TRECHO DA PÁGINA.
········
Ana Reyes, juíza federal dos EUA
O Departamento de Defesa afirma que aproximadamente 4.200 membros da corporação das Forças Armadas são transgêneros, o que representa 0,2% da corporação. Os militares desempenham suas funções como pilotos, oficiais superiores, técnicos nucleares, soldados, marinheiros, aviadores e fuzileiros navais. Este grupo tem sido um alvo direto do governo Trump.
Ataque direto do governo Trump
O presidente americano assinou em janeiro deste ano uma ordem executiva declarando que a “adoção de uma identidade de gênero inconsistente com o sexo de um indivíduo entra em conflito com o compromisso de um soldado com um estilo de vida honrado, verdadeiro e disciplinado, mesmo na vida pessoal”.
A partir disso, o Departamento de Defesa publicou novas políticas, se alinhando à mesma linguagem do presidente Trump. As novas diretrizes informam que todos os soldados trans serão obrigados a sair das Forças Armadas, a despeito do mérito de cada um.
A princípio, o incentivo das Forças Armadas é para a demissão voluntária, com compensação financeira para acelerar a saída. A Marinha firmou o dia 28 de março como prazo limite para que os marinheiros trans solicitem sua demissão.
A reação foi imediata e militares entraram com processos judiciais contra as medidas alegando que a decisão configura discriminação ilegal que viola direitos constitucionais de tratamento igualitário.
No primeiro mandato de Donald Trump, as tropas transgêneros foram vencidas contra um decreto parecido, que acabou por ser bloqueado por juízes federais. Porém, o bloqueio vigorou por apenas dois anos, até 2019, quando uma decisão da Suprema Corte possibilitou uma reconfiguração da proibição até que sua constitucionalidade fosse analisada. Mais tarde, o governo Joe Biden suspendeu a decisão de Trump e arquivou o caso.
As Forças Armadas dos EUA têm um histórico de 77 anos de inclusão. A caserna americana sempre buscou acolher americanos diversos em uma proporção cada vez maior. Tradicionalmente, a Casa Branca era quem incentivava uma maior inclusão, a contragosto dos militares. O que se vê agora é uma completa inversão de papéis, em que o governo se opõe à qualquer tipo de inclusão e os militares defendem e lutam por ela.
O Departamento de Assuntos de Veteranos informou que atendimentos a militares que busquem procedimentos de afirmação de gênero não serão mais feitos. Segundo declaração do secretário do departamento, Doug Collins, na segunda-feira (17), caso veteranos queiram mudar de sexo, terão que fazer isso por conta própria.
········
REGISTROS DE DADOS.
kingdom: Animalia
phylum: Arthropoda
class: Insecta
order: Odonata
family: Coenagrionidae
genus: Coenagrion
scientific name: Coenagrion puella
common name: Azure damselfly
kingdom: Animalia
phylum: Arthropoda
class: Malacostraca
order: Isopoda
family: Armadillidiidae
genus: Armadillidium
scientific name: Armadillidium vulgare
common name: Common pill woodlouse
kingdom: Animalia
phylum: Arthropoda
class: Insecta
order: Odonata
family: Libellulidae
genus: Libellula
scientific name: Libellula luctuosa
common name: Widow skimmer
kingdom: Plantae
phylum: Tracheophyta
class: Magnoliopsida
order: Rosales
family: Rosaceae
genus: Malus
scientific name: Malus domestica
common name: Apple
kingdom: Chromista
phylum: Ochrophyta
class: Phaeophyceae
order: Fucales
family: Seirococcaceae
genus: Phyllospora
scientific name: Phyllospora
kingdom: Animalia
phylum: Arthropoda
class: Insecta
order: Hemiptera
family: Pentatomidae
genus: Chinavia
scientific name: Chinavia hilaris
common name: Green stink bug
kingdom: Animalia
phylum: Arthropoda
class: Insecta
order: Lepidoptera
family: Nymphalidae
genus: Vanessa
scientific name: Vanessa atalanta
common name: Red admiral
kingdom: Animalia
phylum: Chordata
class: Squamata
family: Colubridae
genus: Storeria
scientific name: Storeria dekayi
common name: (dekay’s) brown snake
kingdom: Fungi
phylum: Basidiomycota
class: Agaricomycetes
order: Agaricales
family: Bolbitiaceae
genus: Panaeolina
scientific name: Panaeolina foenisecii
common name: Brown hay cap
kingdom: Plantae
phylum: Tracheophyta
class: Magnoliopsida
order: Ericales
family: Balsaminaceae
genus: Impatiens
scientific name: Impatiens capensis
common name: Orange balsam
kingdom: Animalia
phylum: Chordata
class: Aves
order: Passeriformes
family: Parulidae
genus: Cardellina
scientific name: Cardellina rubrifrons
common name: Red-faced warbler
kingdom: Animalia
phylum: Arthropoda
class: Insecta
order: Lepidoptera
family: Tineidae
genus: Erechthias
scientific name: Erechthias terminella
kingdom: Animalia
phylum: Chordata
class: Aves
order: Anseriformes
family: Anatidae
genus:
········
TAREFAS DO EXERCÍCIO.
• a. Por favor, redigite o trecho sobre os militares trans, tudo desde "Ana Reyes, juíza" até "do governo Trump.", sem mudar nenhuma palavra nem sinal.
• b. Para cada afirmação a seguir, diga se ela está de acordo com o trecho sobre os militares trans. Responda sim ou não e cite entre aspas as palavras do trecho que decidem a resposta.
(i) Segundo o Departamento de Defesa, os militares transgêneros representam 0,2% da corporação.
(ii) A ordem executiva sobre identidade de gênero foi assinada em março deste ano.
(iii) No primeiro mandato de Trump, o bloqueio judicial da proibição vigorou por cinco anos.
• c. Prossiga com o trecho sobre os militares trans, começando logo após a última frase mostrada.

RESPOSTAS POR ITEM.
• a.
Ana Reyes, juíza federal dos EUA
O Departamento de Defesa afirma que aproximadamente 4.200 membros da corporação das Forças Armadas são transgêneros, o que representa 0,2% da corporação. Os militares desempenham suas funções como pilotos, oficiais superiores, técnicos nucleares, soldados, marinheiros, aviadores e fuzileiros navais. Este grupo tem sido um alvo direto do governo Trump.

• b.
(i) Sim: "o que representa 0,2% da corporação"
(ii) Não: "assinou em janeiro deste ano uma ordem executiva"
(iii) Não: "o bloqueio vigorou por apenas dois anos, até 2019"

• c.
Desdobramentos da ordem
Nas semanas seguintes à assinatura da ordem de Trump, os soldados foram forçados a usar seus pronomes antigos e a adotar padrões de higiene relacionados ao seu sexo de nascimento. Segundo o New York Times, muitos soldados não receberam atendimento médico quando necessário e foram forçados à licença administrativa, assim como enviados diretamente para casa após o cumprimento de suas missões.
A advogada Shannon Minter, que representa o grupo, disse que suas vidas e carreiras foram completamente interrompidas devido à ordem executiva e reforça que promover alívio imediato para a situação presente é fundamental. Mesmo que a decisão seja revertida, o fato é que dificilmente os militares conseguirão prosseguir com suas carreiras da mesma forma de antes.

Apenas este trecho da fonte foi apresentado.